Monday, April 24, 2017

Announcing SimsLoader

I'm happy to announce the official release of SimsLoader, a new tool for generating test data for relational databases. It's opensource, available as a Docker image, and works with MySQL, Postgres, Oracle, and SQL Server.

Unlike existing tools, SimsLoader doesn't assume it knows anything about your database. Instead, it reads your schema each time. This means:

  • You only tell it what you care about
  • It automagically handles schema changes
SimsLoader requires a minimum of information. You tell it what you want and it figures out everything else you need. Whether it's a NOT NULL column or a row in a parent table, SimsLoader will fill in everything necessary to give you what you asked for. And give it all back to you.

SimsLoader works by taking two configuration files - a model file and a specification file - in either YAML or JSON. The specification file contains what you want, specified with as much or as little detail as you want. At minimum, you can say:

users: 100

And 100 new rows in the users table are created with all the necessary columns filled in. If the users table has foreign keys, rows in those tables are created and on down the line until every row has everything it needs.

The specification file can be as complex as you want it to be. For example:

users:
  - name: John Doe
    started_on:
      type: timestamp_in_past_5_years
    organization:
      name: Acme Industries
  - name: Jane Doe
    started_on:
      type: timestamp_in_past_2_years
    organization:
      name: Acme Corporation
invoices:
  created:
    type: timestamp_in_past_2_years
  lineitems: 5

If you load this specification file, the returned value would be a YAML document with two users and one invoice. Even though you specify two new organizations and five lineitems, those are attributes of the three rows you actually asked for.
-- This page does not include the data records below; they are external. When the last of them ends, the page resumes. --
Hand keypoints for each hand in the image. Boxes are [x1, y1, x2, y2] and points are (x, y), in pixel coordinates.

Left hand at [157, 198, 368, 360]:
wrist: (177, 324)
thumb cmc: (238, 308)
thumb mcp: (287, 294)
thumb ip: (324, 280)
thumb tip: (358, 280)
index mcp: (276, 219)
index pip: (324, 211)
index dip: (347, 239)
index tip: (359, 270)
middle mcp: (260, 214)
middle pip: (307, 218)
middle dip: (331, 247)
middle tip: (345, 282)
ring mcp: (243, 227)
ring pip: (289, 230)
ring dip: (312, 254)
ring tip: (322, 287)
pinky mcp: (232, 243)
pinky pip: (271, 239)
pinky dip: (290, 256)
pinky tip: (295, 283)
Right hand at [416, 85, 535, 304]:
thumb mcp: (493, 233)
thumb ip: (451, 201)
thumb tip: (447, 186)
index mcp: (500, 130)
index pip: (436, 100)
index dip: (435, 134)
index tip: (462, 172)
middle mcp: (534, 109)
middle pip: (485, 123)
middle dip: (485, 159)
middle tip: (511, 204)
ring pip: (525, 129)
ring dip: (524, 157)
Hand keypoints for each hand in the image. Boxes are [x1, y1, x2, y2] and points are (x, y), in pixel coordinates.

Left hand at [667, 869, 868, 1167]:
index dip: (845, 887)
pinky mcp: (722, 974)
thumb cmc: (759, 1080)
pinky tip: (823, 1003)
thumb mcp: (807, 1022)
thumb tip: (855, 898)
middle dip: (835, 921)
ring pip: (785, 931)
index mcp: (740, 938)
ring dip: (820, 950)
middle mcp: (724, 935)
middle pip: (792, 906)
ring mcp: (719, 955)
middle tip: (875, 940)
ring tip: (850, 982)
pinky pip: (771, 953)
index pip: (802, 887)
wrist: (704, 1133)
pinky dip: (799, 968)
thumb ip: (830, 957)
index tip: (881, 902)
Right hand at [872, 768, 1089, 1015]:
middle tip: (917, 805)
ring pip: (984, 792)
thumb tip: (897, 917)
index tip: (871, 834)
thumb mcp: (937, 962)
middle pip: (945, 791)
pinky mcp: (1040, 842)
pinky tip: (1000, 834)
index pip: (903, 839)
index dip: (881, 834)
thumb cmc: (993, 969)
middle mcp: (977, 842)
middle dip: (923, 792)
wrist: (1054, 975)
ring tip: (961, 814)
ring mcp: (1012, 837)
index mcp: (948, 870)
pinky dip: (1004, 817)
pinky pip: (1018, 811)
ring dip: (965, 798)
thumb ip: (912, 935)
The model file adds information to SimsLoader's understanding of your database. It's primarily used to add type information to the various columns. For example:
users:
  columns:
    name: us_name
    address: us_address
    city: us_city
    state: us_state
    zipcode: us_zipcode
    started_on: timestamp_in_psat
  has_many:
    invoices:
      columns:
        - invoice_id
      foreign:
        source: invoices
        columns:
          - id

Now, whenever a row in the users table is generated, if a name isn't provided, it will be filled in with a reasonable-looking name from the US. If this hadn't been specified, the column would be filled with random characters (or potentially left blank, if it is a nullable column). In addition, you can specify missing foreign keys (has_many as in the example or the reverse belongs_to), missing unique constraints, and several other aspects.